======== EXERCISE INPUTS
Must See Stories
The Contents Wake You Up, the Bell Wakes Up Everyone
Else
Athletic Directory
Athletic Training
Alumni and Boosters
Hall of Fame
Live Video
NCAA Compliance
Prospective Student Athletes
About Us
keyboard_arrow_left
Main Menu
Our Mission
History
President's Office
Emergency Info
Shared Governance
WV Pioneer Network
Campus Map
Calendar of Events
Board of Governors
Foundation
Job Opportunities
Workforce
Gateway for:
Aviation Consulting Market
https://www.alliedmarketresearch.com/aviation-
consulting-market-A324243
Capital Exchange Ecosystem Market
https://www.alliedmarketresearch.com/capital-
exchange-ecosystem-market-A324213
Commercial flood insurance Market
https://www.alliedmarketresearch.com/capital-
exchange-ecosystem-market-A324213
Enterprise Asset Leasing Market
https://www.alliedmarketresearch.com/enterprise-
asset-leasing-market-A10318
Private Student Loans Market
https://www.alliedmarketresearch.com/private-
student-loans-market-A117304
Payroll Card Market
================
======== EXERCISE INPUTS
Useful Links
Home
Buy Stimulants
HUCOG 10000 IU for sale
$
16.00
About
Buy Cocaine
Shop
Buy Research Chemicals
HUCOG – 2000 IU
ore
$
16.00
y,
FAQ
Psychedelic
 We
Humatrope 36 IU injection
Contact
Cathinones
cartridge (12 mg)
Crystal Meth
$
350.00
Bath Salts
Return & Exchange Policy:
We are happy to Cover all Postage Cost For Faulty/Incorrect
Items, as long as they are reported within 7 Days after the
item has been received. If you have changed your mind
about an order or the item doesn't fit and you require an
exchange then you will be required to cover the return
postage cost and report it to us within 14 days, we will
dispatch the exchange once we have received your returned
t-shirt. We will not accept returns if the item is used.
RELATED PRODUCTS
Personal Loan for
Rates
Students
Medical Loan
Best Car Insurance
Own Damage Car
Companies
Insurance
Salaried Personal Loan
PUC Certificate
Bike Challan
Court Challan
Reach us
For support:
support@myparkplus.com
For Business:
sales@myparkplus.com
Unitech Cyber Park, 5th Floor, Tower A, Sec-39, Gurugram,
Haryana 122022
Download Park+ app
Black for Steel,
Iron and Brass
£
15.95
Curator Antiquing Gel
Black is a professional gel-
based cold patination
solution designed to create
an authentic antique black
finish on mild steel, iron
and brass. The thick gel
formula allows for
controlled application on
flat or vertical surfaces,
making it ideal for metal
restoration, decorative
================
WHAT YOU SHOULD DO
Could you restate word for word the lines above from the one containing "flat or vertical" through the one containing "restoration, decorative", both included, and nothing else?

SOLVED EXERCISE
flat or vertical surfaces,
making it ideal for metal
restoration, decorative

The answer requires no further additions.